Такова была причина спора между Несторием, учеником Феодора, и св. Кириллом Александрийским. В своей сотериологии антиохийская школа стремилась прежде всего, в противоположность Аполлинарию, сохранить целостную человеческую природу Христа, ибо Иисус Христос, как человек, был всецело воспринят Словом. Одним из очевиднейших признаков полноты человеческой природы Спасителя явилась его смерть на кресте. Подверженность страданию — существеннейший признак тварной человеческой природы; бесстрастность характеризует природу Бога. Вот почему великий антиохийский учитель Феодорит постоянно отвергал «теопасхизм» Кирилла и никогда не принимал выражение «Бог умер на кресте». Теопасхизм был для него несомненным признаком монофизитства и утверждал некую недостаточность человеческой природы во Христе, ибо умереть может только человек — но не Бог. Даже после примирения с Кириллом и принятия как Богоматеринства Марии, так и слова Богородица в качестве не только риторического хвалебного эпитета (в этом смысле его принимали и Феодор и Несторий), но и богословского термина, адекватно выражающего тайну Боговоплощения, Феодорит никогда не позволял себе говорить о «смерти Бога». Для него это означало не единство природ, а их смешение, превращение одной природы в другую.

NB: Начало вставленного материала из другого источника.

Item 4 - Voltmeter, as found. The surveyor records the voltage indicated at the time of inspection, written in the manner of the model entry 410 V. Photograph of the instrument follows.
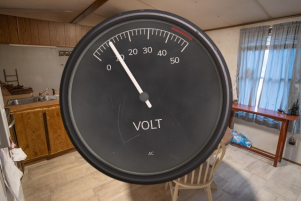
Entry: 10 V
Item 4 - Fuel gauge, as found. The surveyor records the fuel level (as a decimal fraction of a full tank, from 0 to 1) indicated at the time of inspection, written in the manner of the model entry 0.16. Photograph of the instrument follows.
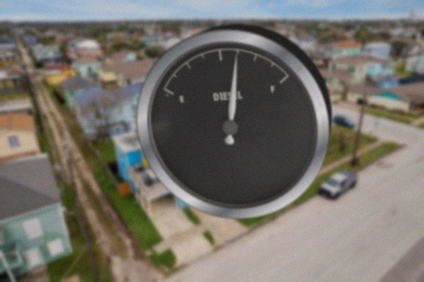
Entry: 0.625
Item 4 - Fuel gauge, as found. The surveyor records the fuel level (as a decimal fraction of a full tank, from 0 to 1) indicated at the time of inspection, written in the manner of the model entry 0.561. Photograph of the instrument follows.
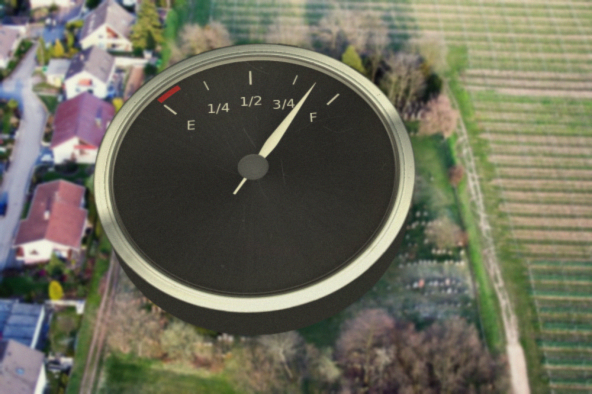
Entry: 0.875
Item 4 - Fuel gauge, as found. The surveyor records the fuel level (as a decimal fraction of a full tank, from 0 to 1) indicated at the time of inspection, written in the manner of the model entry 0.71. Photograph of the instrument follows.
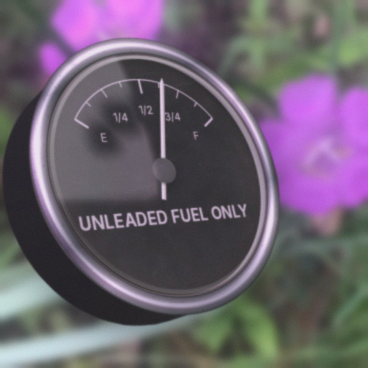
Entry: 0.625
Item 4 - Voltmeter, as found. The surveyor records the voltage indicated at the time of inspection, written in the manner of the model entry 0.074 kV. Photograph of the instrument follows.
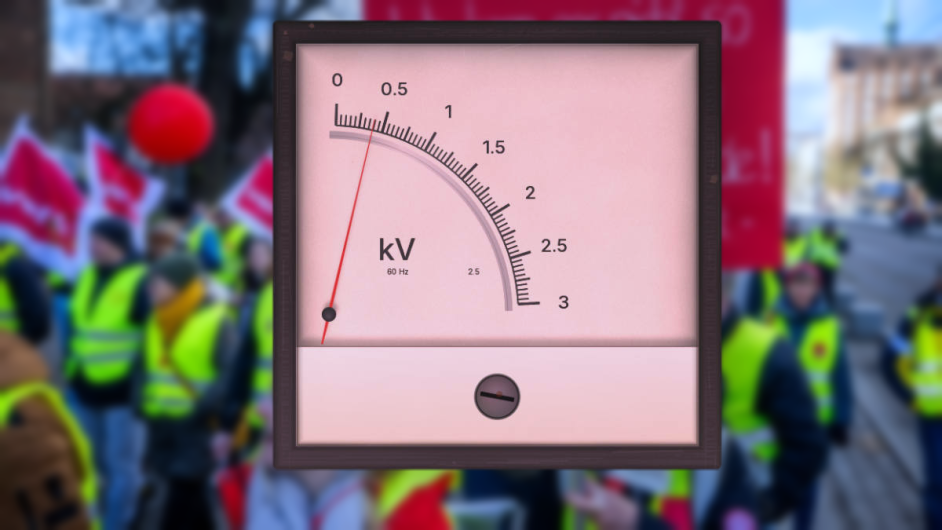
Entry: 0.4 kV
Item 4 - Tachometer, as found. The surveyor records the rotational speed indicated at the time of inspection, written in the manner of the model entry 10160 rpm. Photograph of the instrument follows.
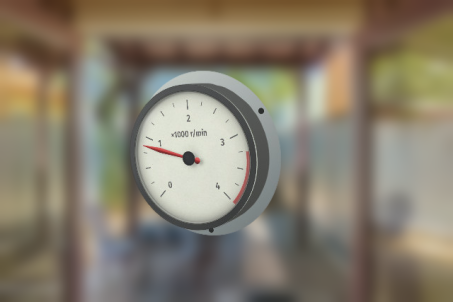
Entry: 875 rpm
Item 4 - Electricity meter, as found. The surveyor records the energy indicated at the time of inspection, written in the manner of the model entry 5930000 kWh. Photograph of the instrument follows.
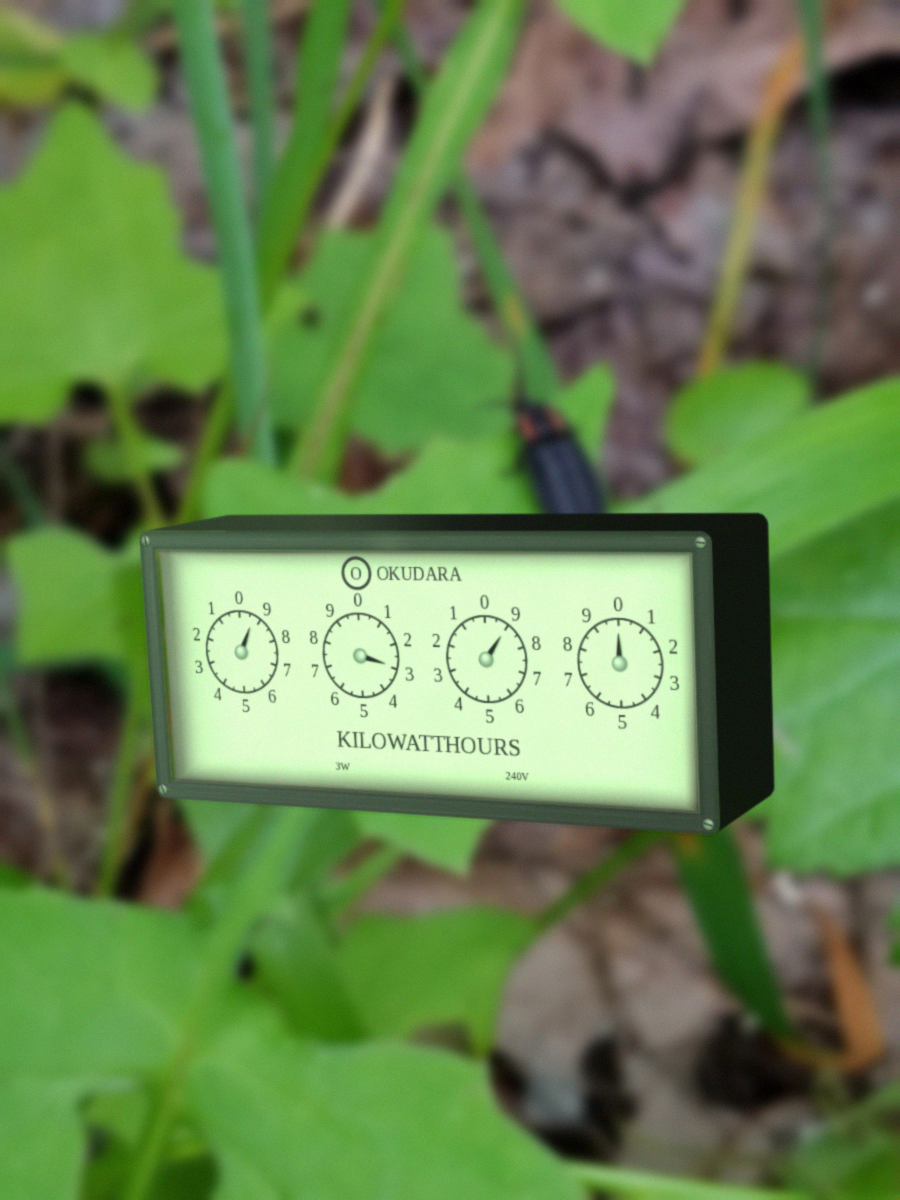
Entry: 9290 kWh
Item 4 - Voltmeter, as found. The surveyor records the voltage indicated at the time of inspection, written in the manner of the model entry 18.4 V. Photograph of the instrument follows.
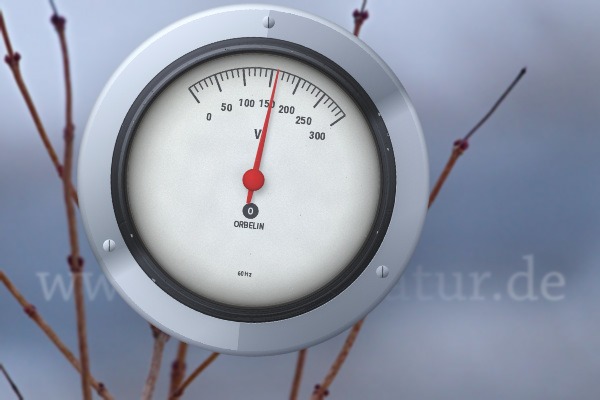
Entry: 160 V
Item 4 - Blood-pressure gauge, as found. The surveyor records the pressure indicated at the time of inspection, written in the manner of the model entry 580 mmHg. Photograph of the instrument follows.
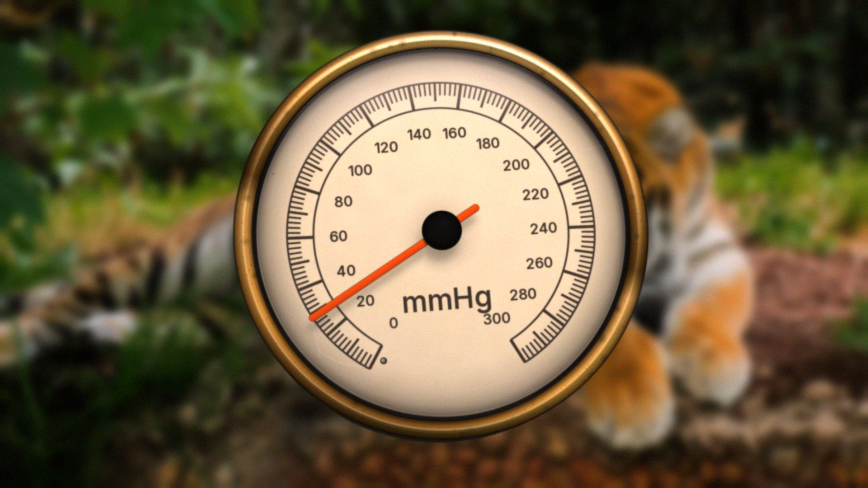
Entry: 28 mmHg
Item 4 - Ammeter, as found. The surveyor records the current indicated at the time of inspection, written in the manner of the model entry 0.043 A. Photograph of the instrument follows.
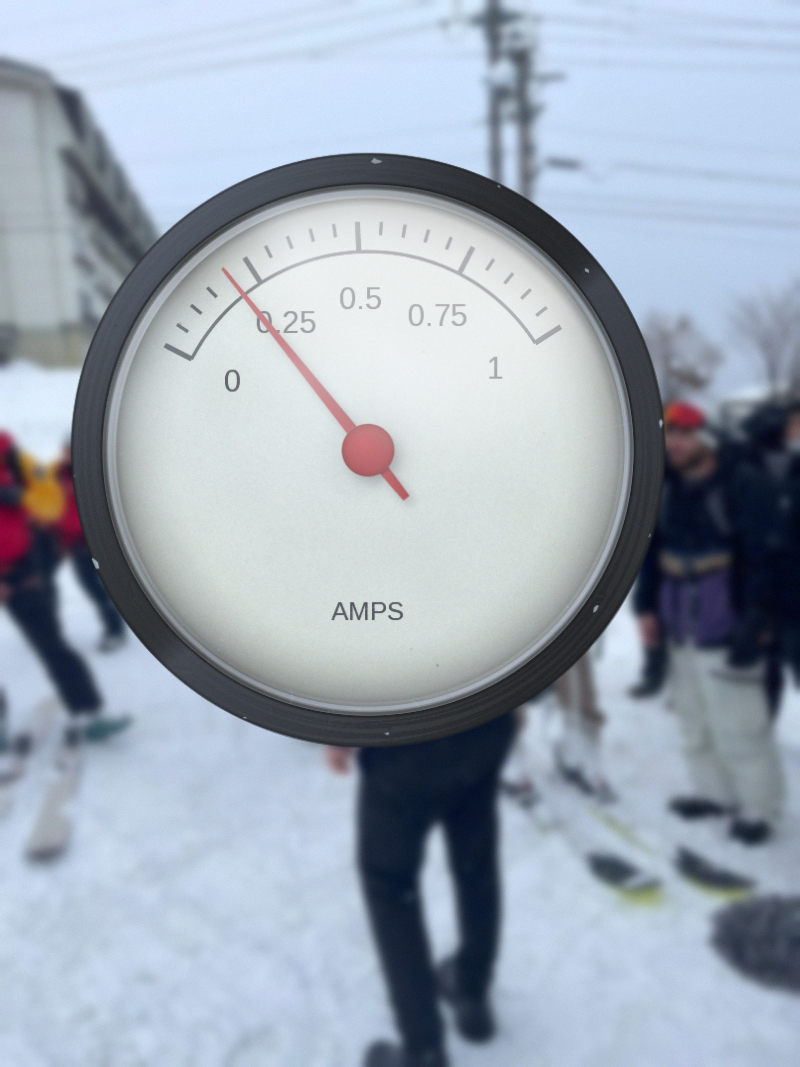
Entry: 0.2 A
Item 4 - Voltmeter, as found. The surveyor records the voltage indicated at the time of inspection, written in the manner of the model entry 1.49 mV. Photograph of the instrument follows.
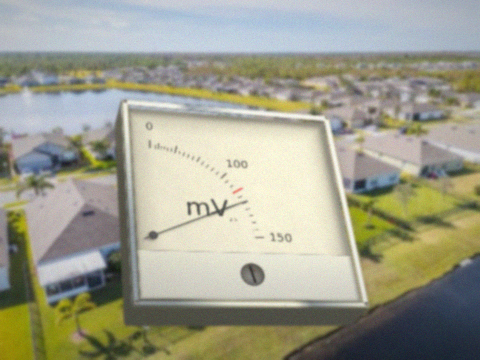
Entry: 125 mV
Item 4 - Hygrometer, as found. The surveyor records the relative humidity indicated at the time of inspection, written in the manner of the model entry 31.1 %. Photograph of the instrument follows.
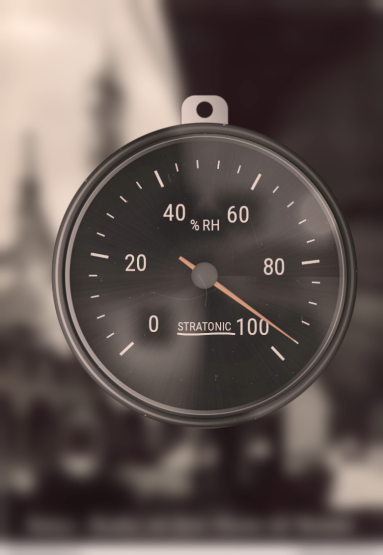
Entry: 96 %
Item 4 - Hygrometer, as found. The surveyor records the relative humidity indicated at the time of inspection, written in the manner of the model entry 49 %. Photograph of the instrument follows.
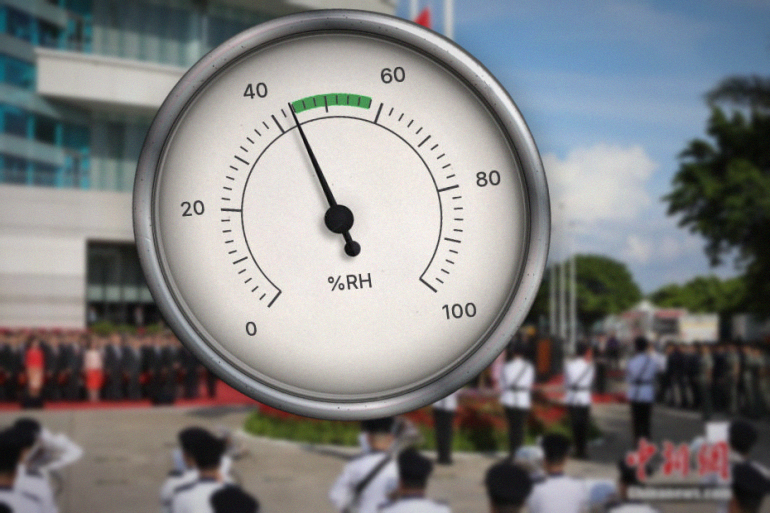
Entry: 44 %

«Антропологический максимализм» (как удачно выразился о. Георгий Флоровский) антиохийской школы не позволял точно выразить и тайну Искупления. С этой точки зрения человеческая природа Христа оказывалась автономной; она наделялась собственной свободной волей и развивала собственную активность (хотя и в единстве со Словом); и именно этой человеческой природе антиохийцы приписывали заслугу нашего спасения. Человек Иисус, согласно Феодору, «наслаждается сотрудничеством со Словом сообразно своему устремлению» (к благу). Из такой интерпретации спасения легко выводятся заключения, благоприятные для чисто человеческого аскетизма, видящего спасение человека в его личной устремленности к благу и к добродетели, как подражанию устремлениям Иисуса. Однако, несмотря на то, что практические и этические выводы антиохийцев вполне согласовались с этой концепцией, они все же не делали из своих христологических предпосылок радикальных выводов. Желая оставаться верными церковному Преданию, они вновь и вновь возвращались к теме Христа как единственного Победителя смерти и греха. Эта верность традиции шла рука об руку с желанием рационально объяснить Воплощение (у Феодора и в еще большей степени у Нестория). Такое объяснение требовало адекватных познаний в метафизике, которых Несторию явно не хватало. «Рационализм» Нестория привел его к конфликту с общепринятой в Церкви формой выражения, в частности со словом «Богородица», и немедленно вызвал у традиционалистов самые худшие подозрения. Столкнувшись с их критикой, Несторий обнаружил, что для отпора ему не хватает метафизических и богословских доводов. Поскольку сейчас в глазах некоторых Несторий представляется богословом, наиболее адекватным нашему времени, и поскольку его обвиняли в дурных намерениях, в наши дни иные готовы объявить его невинной жертвой нетерпимости Кирилла Александрийского. Такая посмертная апология Нестория представляется, однако, куда менее убедительной, чем обвинения, выдвинутые Кириллом и поддержанные позднейшими богословами.